Twenty-some odd years ago as a college junior, I screamed in horror watching a friend open a running dishwasher. She wanted to slip in a lightly used fork. I jumped to stop her, yelling “don’t open it, can’t you tell it’s full of water?” She paused briefly, turning to look at me with a “have you lost your mind” grimace, and yanked open the door.
Much to my surprise, nothing happened. A puff of steam. An errant drip, perhaps? But no cascade of soapy water. She slid the fork into the basket, closed the door, and hit a button. The machine started back up with a gurgle, and the kitchen floor was none the wetter.
Until that point in my life, I had no idea how a dishwasher worked. I had been around a dishwasher, but the house I lived in growing up didn’t have one. To me, washing the dishes meant filling the sink with soapy water, something akin to a washer in a laundry. I assumed dishwashers worked on the same principle, using gallons of water to slosh the dishes clean. Who knew?
Lest you think me completely inept, a counterpoint. My first car was a 1979 Ford Mustang. And I quickly learned how that very used car worked when the Mustang’s automatic choke conked out. As it happens, although a choke is necessary to start and run a gasoline engine, that it be “automatic” is not.
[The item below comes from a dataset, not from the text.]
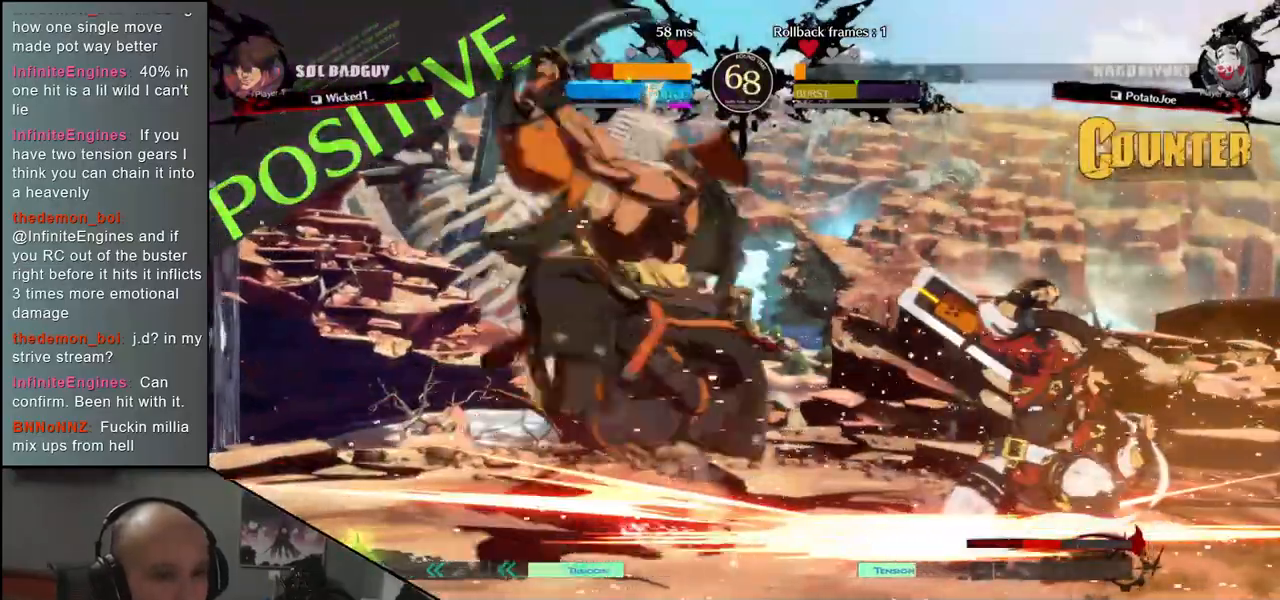
{"buttons": ["SQUARE"], "left_stick": "down-right", "events": [[67, "left_stick", "right"], [150, "left_stick", "down-left"], [233, "left_stick", "down-right"], [250, "SQUARE", "down"], [350, "SQUARE", "up"], [433, "SQUARE", "down"]]}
My father Rube Goldberg-ed up a manual choke in about 15 minutes rather than paying to have it fixed.
My 14-year-old self learned how to tweak that choke “just so” so that I could get to school each morning. First, pull the choke all the way out to start the car, adjusting the fuel-air mixture ever so slightly. Then gingerly slide it back in, micron by micron, as the car warms up and you hit the road. A car doesn’t actually run on liquid gasoline, you see. Cars run on fuel vapor. And before the advent of fuel injection, fuel vapor was courtesy your carburetor and its choke. Not a soul alive who didn’t know how a manual choke worked could have started that car.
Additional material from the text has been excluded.